AI and Human Perception: Meaning vs. Visual Features
While humans focus on the meaning of objects, AI relies more on visual characteristics, leading to a significant 'visual bias' in AI models.
AI and Humans: Differing Perceptions of Objects
While humans concentrate on the meaning of objects, artificial intelligence (AI) focuses on visual characteristics. This fundamental difference, known as 'visual bias,' can affect how we trust and use AI systems.
Understanding the Differences
Florian Mahner from the Max Planck Institute for Human Cognitive and Brain Sciences explains, "These dimensions represent various properties of objects, ranging from purely visual aspects, like 'round' or 'white,' to more semantic properties, like 'animal-related' or 'fire-related,' with many dimensions containing both visual and semantic elements."
Human Focus on Meaning
"Our results revealed an important difference: While humans primarily focus on dimensions related to meaning—what an object is and what we know about it—AI models rely more heavily on dimensions capturing visual properties, such as the object's shape or color," Mahner adds. This means that even when AI appears to recognize objects similarly to humans, it often uses fundamentally different strategies.
Impact of Visual Bias
Martin Hebart, the last author of the paper, explains, "When we first looked at the dimensions we discovered in the deep neural networks, we thought that they actually looked very similar to those found in humans. But when we started to look closer and compared them to humans, we noticed important differences."
Methodology and Findings
For human behavior, the scientists used about 5 million publicly available odd-one-out judgments over 1,854 different object images. For example, a participant would be shown an image of a guitar, an elephant, and a chair and would be asked which object doesn't match. They then treated multiple deep neural networks that can recognize images analogous to human participants and collected similarity judgments for images of the same objects used for humans.
Direct Comparability
They applied the same algorithm to identify the key characteristics of these images—termed "dimensions" by the scientists—that underlie the odd-one-out decisions.

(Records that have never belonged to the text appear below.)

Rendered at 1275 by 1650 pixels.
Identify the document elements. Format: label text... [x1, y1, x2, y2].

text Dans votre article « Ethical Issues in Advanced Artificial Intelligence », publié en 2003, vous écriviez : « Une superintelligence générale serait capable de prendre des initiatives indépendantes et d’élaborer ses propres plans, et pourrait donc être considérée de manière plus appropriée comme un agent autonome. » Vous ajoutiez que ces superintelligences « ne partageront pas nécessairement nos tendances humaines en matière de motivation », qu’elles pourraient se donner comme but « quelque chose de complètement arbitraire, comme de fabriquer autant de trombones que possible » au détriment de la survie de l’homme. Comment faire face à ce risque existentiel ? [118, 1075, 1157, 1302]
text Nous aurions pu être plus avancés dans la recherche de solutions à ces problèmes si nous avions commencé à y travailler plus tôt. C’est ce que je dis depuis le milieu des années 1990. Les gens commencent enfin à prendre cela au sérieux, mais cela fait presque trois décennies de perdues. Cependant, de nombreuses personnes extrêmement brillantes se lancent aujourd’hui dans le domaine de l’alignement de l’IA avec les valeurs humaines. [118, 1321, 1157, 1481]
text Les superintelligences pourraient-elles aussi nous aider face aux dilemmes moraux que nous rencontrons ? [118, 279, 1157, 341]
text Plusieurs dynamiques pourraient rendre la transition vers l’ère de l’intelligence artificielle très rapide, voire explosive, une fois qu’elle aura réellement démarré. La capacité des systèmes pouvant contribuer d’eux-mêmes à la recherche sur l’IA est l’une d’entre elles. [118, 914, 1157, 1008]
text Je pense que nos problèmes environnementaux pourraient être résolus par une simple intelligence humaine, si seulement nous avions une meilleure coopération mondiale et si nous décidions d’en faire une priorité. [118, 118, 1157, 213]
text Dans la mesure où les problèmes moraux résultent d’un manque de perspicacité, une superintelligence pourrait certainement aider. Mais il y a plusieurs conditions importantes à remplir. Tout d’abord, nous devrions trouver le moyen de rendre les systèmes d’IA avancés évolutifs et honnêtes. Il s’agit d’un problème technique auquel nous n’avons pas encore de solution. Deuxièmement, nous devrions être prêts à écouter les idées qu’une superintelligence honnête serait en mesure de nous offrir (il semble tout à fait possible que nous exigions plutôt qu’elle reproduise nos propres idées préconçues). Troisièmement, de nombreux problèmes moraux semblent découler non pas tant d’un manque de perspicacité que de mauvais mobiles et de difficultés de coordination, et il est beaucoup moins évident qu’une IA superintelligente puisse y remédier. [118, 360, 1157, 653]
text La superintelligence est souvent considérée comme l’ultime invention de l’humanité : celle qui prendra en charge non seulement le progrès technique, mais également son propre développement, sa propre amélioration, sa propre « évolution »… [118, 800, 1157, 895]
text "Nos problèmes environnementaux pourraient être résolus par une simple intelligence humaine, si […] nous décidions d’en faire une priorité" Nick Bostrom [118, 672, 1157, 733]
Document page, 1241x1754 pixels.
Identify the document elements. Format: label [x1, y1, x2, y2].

By treating the neural network analogous to humans, this ensured direct comparability between the two.
Interpreting Dimensions
In addition to the visual bias identified by the scientists, they used interpretability techniques common in the analysis of neural networks for judging whether the dimensions they found actually made sense. For example, one dimension might feature a lot of animals and may be called 'animal-related.'
To see if the dimension really responded to animals, the scientists ran multiple tests: They looked at what parts of the images were used by the neural network, they generated new images that best matched individual dimensions, and they even manipulated the images to remove certain dimensions. "All of these strict tests indicated very interpretable dimensions," adds Mahner.
Comparing Human and AI Dimensions
"But when we directly compared matching dimensions between humans and deep neural networks, we found that the network only really approximated these dimensions. For an animal-related dimension, many images of animals were not included, and likewise, many images were included that were not animals at all. This is something we would have missed with standard techniques," Mahner explains.
Future Implications
The scientists hope that future research will use similar approaches that directly compare humans with AI to better understand how AI makes sense of the world. "Our research provides a clear and interpretable method to study these differences, which helps us better understand how AI processes information compared to humans. This knowledge can not only help us improve AI technology but also provides valuable insights into human cognition," says Hebart.
Frequently Asked Questions
What is the main difference between how humans and AI perceive objects?
While humans focus on the meaning of objects, AI relies more on visual characteristics, leading to a 'visual bias' in AI models.
What is 'visual bias' in AI models?
Visual bias refers to the tendency of AI models to rely more heavily on visual properties of objects, such as shape and color, rather than their meaning.
How did scientists study the differences between human and AI perception?
Scientists used about 5 million publicly available odd-one-out judgments over 1,854 different object images for humans and treated multiple deep neural networks analogously to human participants to collect similarity judgments.
What techniques did scientists use to interpret dimensions in AI models?
Scientists used interpretability techniques common in the analysis of neural networks, including tests to see what parts of images were used by the neural network and generating new images that best matched individual dimensions.
What are the implications of these findings for AI technology and human cognition?
These findings can help improve AI technology by better understanding how AI processes information and provide valuable insights into human cognition.